The heart of stone must be loved back to life by Christ THROUGH his people. I'm truly grateful for the people He has placed in my life to love me back to life. My stony heart is melting slowly with daily, intentional efforts to keep my heart open even when it hurts. However, there are still some unbelieving areas of my heart that have yet to be to be touched & overcome by the love of Christ in this journey of sanctification & transformation.
And so, thank You Lord, that You are with me in the fire & that it's all unto something. What the enemy meant for evil, You will use for good. Thank you for Your oil of joy & peace that surpasses all understanding.
And so, Father in any area of my life where I've come to believe False Evidence Appearing Real, would You shine your light on the LIES & help me to bring all fear to effective death at the Cross of Christ. Help me uproot every area of my life that is producing fruit that's unbecoming & doesn't bring You glory.
Holy Spirit, I invite You in Your fullness into every place within my heart where there's a fear of vulnerability or there might even be a fear of opening up that door or a fear Lord, of how messy it might be or that I might cry in front of someone.
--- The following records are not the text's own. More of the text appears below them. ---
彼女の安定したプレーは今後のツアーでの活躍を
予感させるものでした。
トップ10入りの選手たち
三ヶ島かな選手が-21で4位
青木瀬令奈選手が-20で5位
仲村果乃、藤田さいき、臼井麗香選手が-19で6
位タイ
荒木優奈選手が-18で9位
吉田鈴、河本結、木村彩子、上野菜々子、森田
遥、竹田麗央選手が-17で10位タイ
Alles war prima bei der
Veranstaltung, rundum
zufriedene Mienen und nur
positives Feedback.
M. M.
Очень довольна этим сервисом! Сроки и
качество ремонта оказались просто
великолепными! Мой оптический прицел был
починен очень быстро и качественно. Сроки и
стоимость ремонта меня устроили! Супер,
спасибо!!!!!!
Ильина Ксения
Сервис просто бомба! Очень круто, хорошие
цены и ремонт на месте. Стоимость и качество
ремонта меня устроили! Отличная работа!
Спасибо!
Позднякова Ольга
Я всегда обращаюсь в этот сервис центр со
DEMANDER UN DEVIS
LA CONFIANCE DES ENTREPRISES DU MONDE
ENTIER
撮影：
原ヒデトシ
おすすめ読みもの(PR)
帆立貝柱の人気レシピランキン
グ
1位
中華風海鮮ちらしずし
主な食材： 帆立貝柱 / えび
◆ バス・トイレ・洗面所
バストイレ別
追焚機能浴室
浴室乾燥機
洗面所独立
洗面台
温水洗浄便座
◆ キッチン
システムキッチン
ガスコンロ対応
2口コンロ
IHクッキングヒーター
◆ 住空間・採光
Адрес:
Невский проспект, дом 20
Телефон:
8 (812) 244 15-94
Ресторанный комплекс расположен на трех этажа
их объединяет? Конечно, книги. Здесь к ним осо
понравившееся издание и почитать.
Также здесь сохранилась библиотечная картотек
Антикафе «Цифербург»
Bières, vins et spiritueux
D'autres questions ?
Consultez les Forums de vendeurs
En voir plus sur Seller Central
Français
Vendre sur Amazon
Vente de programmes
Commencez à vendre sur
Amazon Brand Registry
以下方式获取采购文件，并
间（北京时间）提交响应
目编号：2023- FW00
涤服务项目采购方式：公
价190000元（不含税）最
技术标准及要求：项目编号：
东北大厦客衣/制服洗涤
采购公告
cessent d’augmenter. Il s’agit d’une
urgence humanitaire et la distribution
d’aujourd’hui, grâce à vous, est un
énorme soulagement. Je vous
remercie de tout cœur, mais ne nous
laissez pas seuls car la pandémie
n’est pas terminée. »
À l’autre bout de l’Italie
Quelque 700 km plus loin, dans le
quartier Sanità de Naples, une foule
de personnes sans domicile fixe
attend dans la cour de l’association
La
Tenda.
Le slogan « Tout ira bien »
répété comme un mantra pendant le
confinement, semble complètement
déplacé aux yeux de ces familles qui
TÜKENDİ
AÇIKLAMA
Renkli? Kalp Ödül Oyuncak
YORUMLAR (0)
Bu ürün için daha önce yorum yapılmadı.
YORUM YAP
Lord, would you give me safe people that I can be open & vulnerable with.
Lord, I pray that You would draw to the cross the fears, anxieties & old ways of having to be proper, sophisticated & have it all together. Lord, would You release Your grace today.
Lord, release Your peace. Release Your perfect love which casts out all fear. Release Your honour which would cast out the shame on this journey.
Jesus, I need more of You. And so, Lord, if there's anything obstructing or hindering that I would be with You, I give You permission today to reveal it to me. Give me the will to do Your will to do Your good pleasure today. Thank You Lord.